Whilst the material with which the cutting tool and assembly is to operate has been referred to in the specification variously as soil, minerals and other materials, it will be readily understood by those skilled in the art that the invention is capable of excavating a wide variety of material both on the earth's surface and in mining operations beneath the surface, and the invention should in no way be considered as limited to use with any particular material. It should be understood that the invention is also eminently suited to agricultural use for ploughing, especially deep ploughing. Other uses for the invention include land stabilisation, wherein excavated material is mixed with a binder, e.g., lime or cement, before being re-deposited.

By use of a cutting tool assembly in accordance with the invention, an exceptionally smooth excavated surface may be obtained. The wheels or tracks of the excavating machine may therefore run upon the smooth excavated surface produced by the cutting tool assembly, thus permitting exceptionally precise control of the excavating operation.

Such precise control would, for example, enable a machine incorporating cutting tools in accordance with the invention to be constructed, which would further incorporate control means programmed to cut a particular profile. Thus, for instance, a carriageway having a controlled gradient could be formed by a series of such machines passing over previously uneven ground. Alternatively, the machine could be arranged to control the height and attitude of the cutting tool assembly in response to a signal in the form of, for example, a laser beam, received from a remote point.

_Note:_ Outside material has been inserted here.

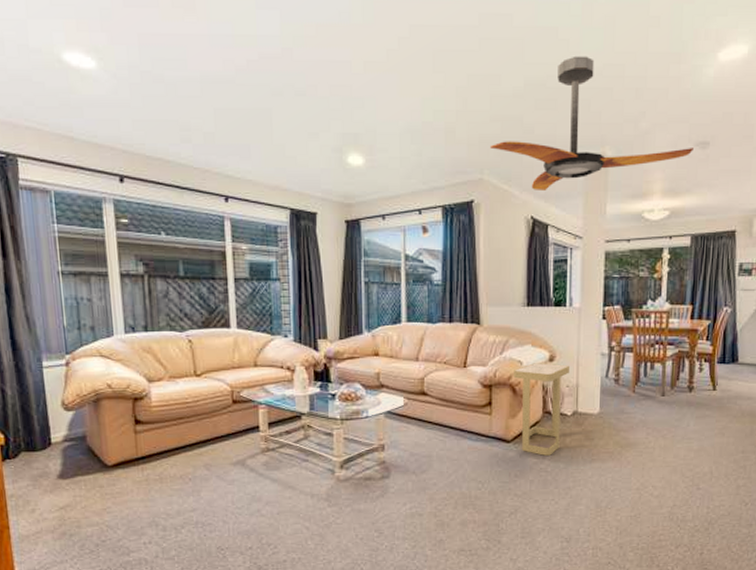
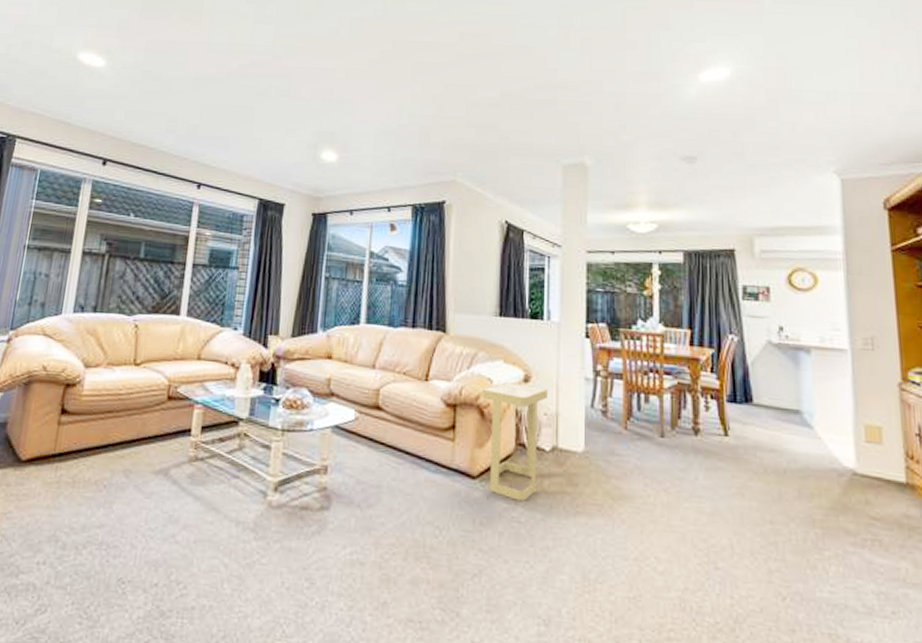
ceiling fan: present [489,56,693,190] -> none [464,72,679,196]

The cutting tool is readily adapted for attachment to motivating means having other than purely rotary movement. A series of tools could, for example, be attached to a chain which could be arranged to move around sprockets disposed either vertically or horizontally relative to one another. Such a construction would be particularly suitable for cutting ditches and trenches.

Claims

What we claim is:

1. An earth excavating machine adapted to cut, break and excavate soil and minerals over a wide swathe incorporating a cutting tool assembly comprising an axially rotatable drum member and a plurality of cutting tools mounted on and extending radially from said rotatable drum member, in evenly spaced circumferential and axial relationship and distributed substantially symmetrically in pairs about the plane passing through the mid-point of the rotatable drum member perpendicular to the axis thereof, each cutting tool comprising a support arm narrow in the axial direction having an inner end fixed to the rotatable member and an outer end remote from the rotatable member, a shovel member having an unenclosed, flat working face relatively wide with respect to the narrow dimension of said support arm mounted at the outer end of the support arm, and a plurality of cutting teeth disposed in parallel spaced relationship fixed to each shovel member and extending radially outwardly therefrom forwardly of its working face, with the teeth of circumferentially successive cutting tools being offset from one another in the axial direction, the shovel member being mounted with its flat working face in a plane radial with respect to the axis of rotation of said rotatable member and being substantially free of projections other than said teeth, and means for guiding excavated material towards a desired location, said means comprising a deflector casing which partially surrounds the cutting tool assembly from the level of the unexcavated earth in front of the cutting tool assembly upwardly and over said assembly and is so shaped and positioned in relation to the cutting tool assembly that the gap between the tips of the cutting teeth and the inner surfaces of the casing gradually increases in the intended direction of rotation of the cutting tool assembly, the rear edge of said casing lying rearwardly of the path of movement of the cutting teeth of said cutting tools so that, as the machine moves forward and the cutting tool assembly rotates, excavated material is carried upwardly and then rearwardly over the cutting tool assembly between said assembly and the casing.